▸ About this task
Retype, word for word, every line of the records below starting at the one that contains "index pip: (859, 735)" and ending at the one that contains "index dip: (1126, 725)"; include both of those lines and nothing more.

▸ Materials provided
=== Section Start ===

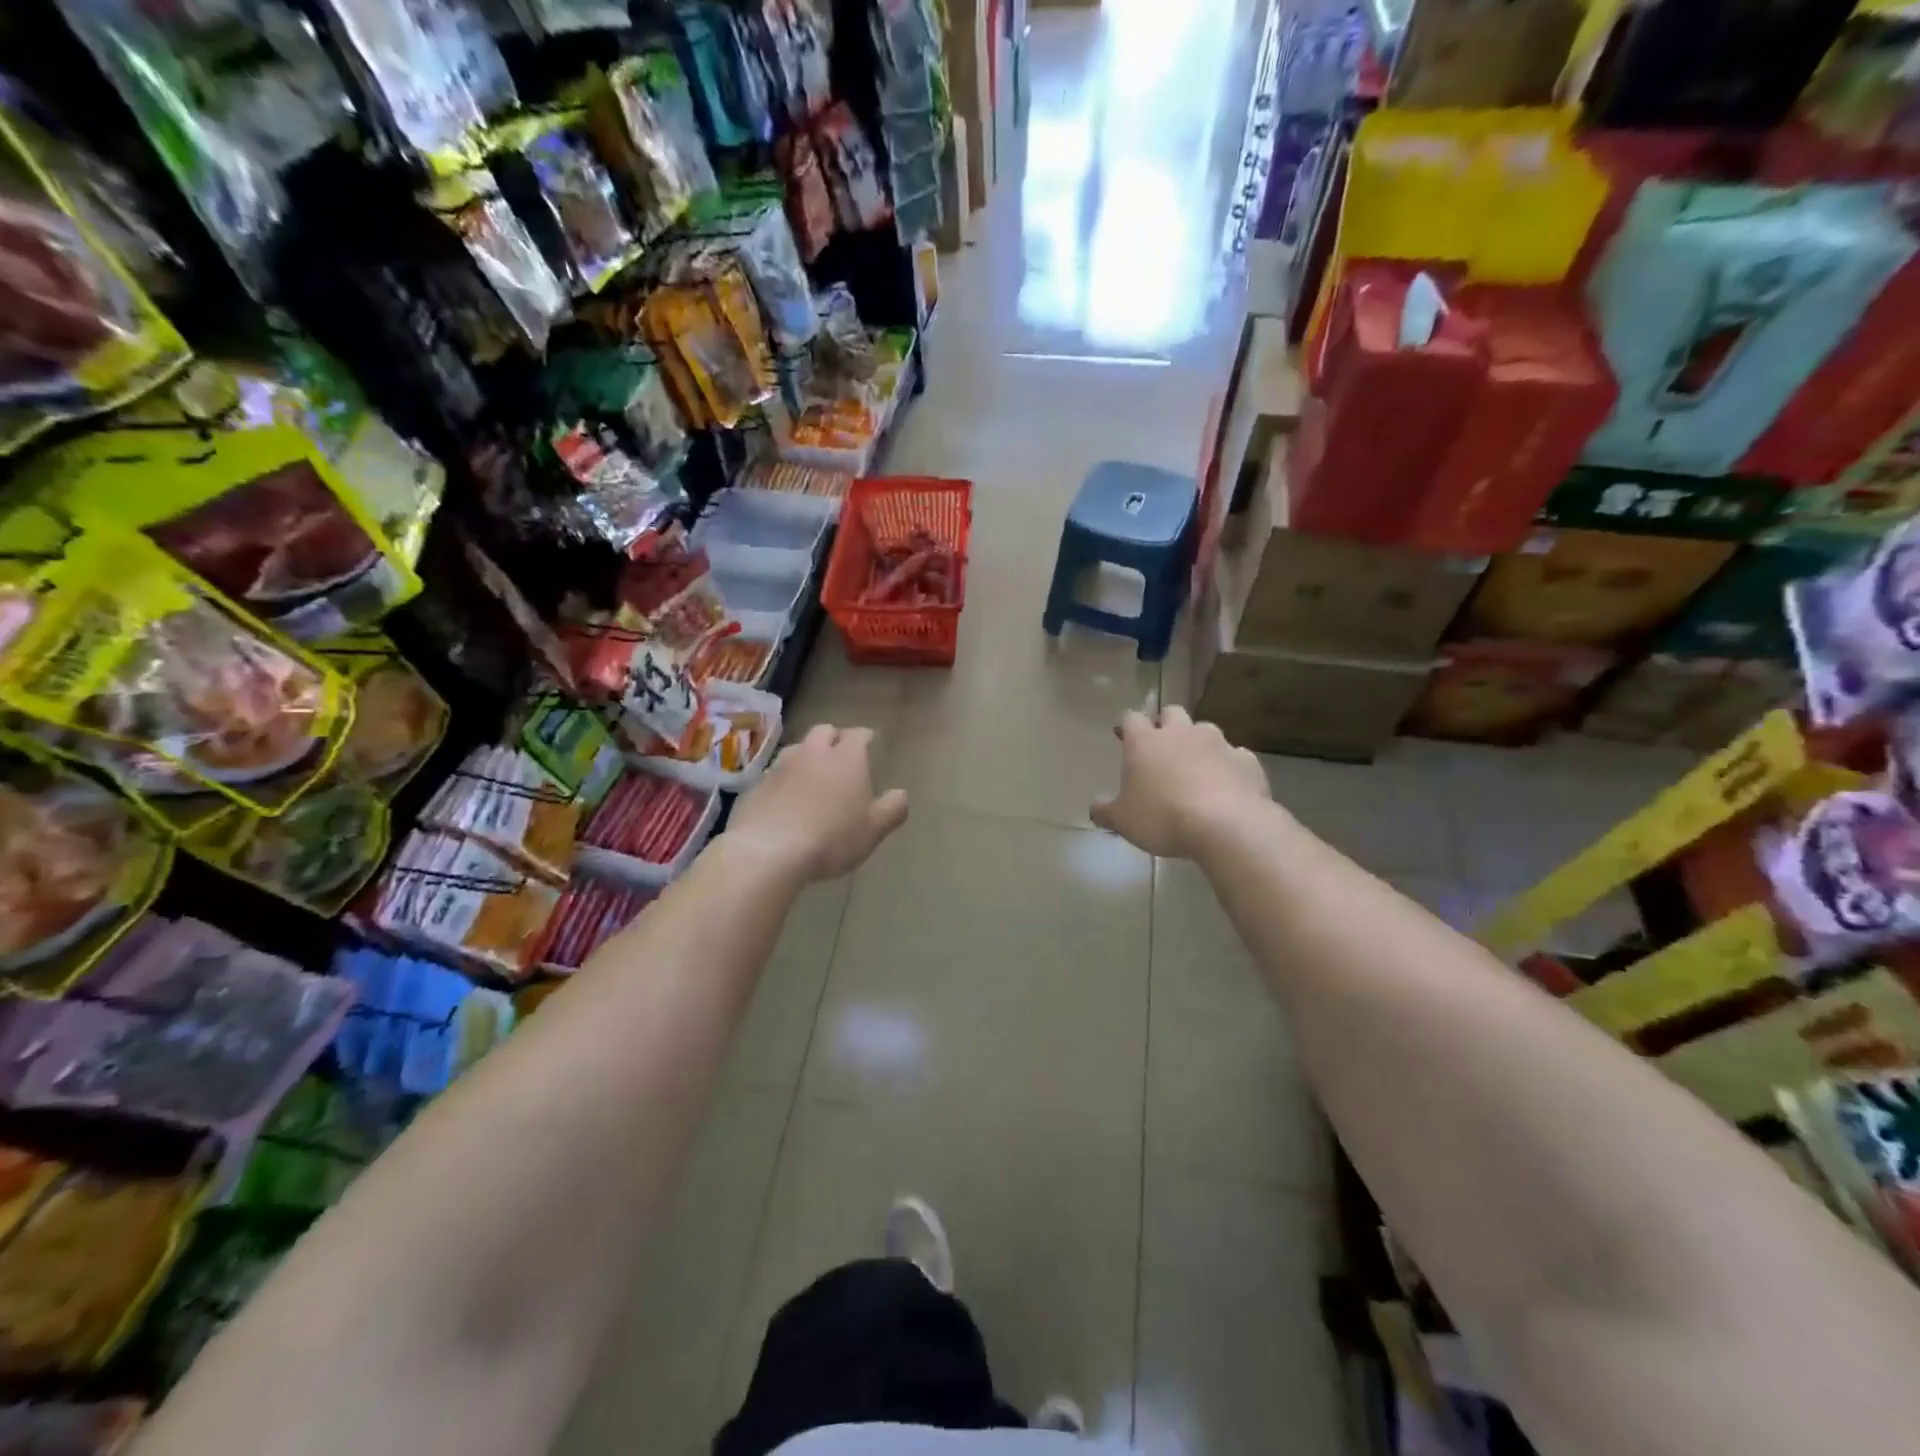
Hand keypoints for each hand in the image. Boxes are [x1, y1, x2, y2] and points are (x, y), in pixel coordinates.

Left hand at [729, 724, 909, 881]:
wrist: (769, 850)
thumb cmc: (832, 837)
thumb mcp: (874, 829)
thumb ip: (893, 808)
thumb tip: (901, 794)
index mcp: (846, 758)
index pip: (859, 735)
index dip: (865, 736)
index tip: (870, 741)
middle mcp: (813, 753)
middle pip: (824, 731)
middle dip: (834, 738)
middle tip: (841, 754)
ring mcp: (781, 766)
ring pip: (798, 749)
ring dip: (807, 756)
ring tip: (813, 774)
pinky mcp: (757, 785)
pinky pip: (776, 774)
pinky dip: (785, 780)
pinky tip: (787, 798)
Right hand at [1091, 707, 1270, 858]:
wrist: (1227, 826)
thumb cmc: (1163, 818)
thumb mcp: (1123, 821)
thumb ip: (1105, 811)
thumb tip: (1095, 807)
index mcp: (1146, 742)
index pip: (1131, 718)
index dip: (1126, 725)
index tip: (1123, 736)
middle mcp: (1181, 733)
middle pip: (1171, 713)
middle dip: (1165, 724)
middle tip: (1161, 747)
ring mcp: (1218, 743)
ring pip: (1205, 730)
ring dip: (1198, 743)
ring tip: (1196, 767)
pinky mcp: (1247, 760)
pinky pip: (1234, 756)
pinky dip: (1228, 766)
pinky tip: (1227, 786)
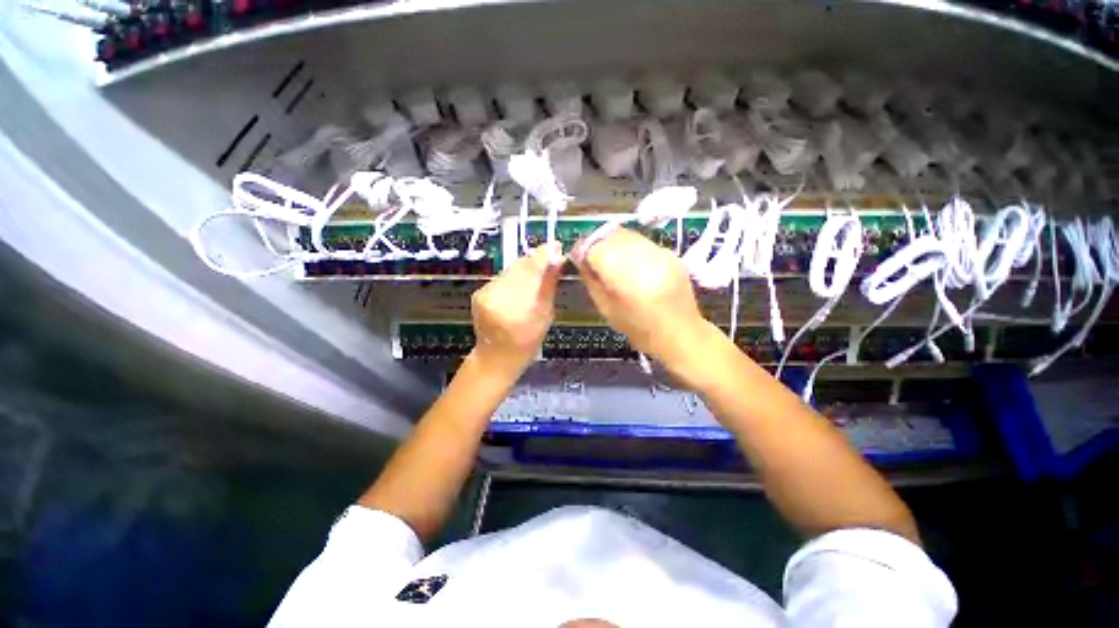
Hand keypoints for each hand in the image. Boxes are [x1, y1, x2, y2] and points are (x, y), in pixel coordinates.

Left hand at [470, 243, 562, 378]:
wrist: (497, 356)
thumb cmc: (527, 340)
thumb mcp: (545, 314)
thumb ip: (549, 284)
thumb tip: (558, 257)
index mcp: (519, 304)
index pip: (532, 268)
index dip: (545, 255)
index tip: (556, 246)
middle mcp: (498, 294)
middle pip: (520, 266)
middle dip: (535, 262)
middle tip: (549, 262)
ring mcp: (485, 293)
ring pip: (510, 271)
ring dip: (523, 271)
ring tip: (532, 282)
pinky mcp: (478, 293)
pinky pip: (501, 278)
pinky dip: (511, 279)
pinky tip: (517, 291)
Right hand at [573, 228, 723, 384]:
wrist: (681, 333)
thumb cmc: (640, 329)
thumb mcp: (606, 309)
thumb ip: (591, 280)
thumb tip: (580, 258)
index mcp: (625, 277)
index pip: (596, 248)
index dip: (583, 250)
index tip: (579, 258)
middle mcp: (644, 258)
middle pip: (611, 236)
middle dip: (598, 243)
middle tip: (593, 258)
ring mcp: (660, 253)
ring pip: (627, 235)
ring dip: (613, 243)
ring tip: (611, 260)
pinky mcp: (670, 253)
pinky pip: (642, 241)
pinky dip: (630, 247)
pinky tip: (631, 263)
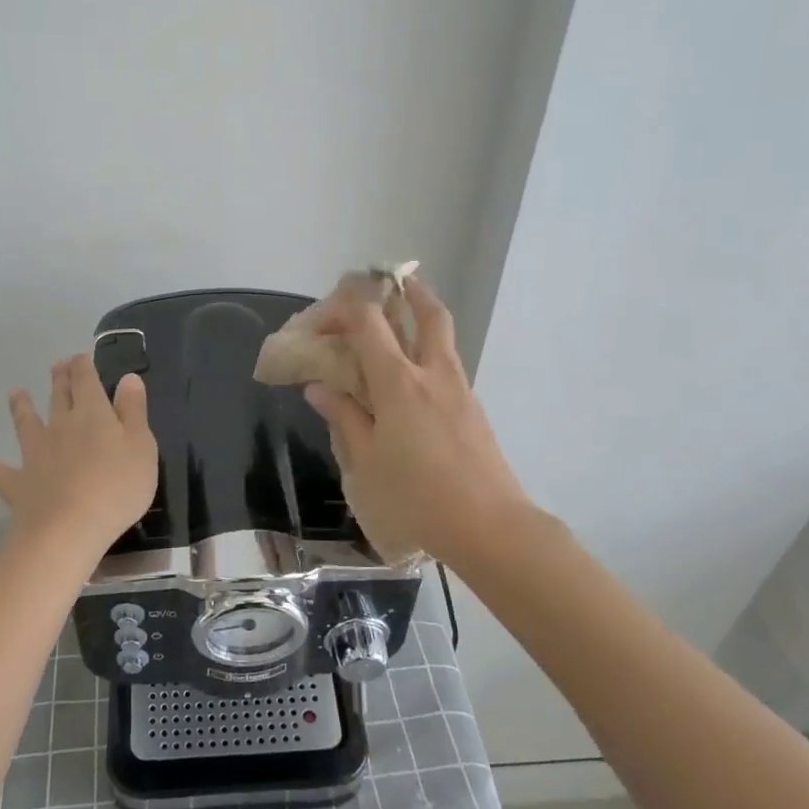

=== Section End ===

▸ Output below
index pip: (859, 735)
index dip: (865, 736)
index tip: (870, 741)
middle mcp: (813, 753)
middle pip: (824, 731)
middle dip: (834, 738)
middle tip: (841, 754)
ring mcp: (781, 766)
ring pip: (798, 749)
ring dip: (807, 756)
ring tip: (813, 774)
pinky mcp: (757, 785)
pinky pip: (776, 774)
pinky dip: (785, 780)
pinky tip: (787, 798)
Right hand at [1091, 707, 1270, 858]:
wrist: (1227, 826)
thumb cmc: (1163, 818)
thumb mcp: (1123, 821)
thumb ip: (1105, 811)
thumb tip: (1095, 807)
index mcp: (1146, 742)
index pip: (1131, 718)
index dip: (1126, 725)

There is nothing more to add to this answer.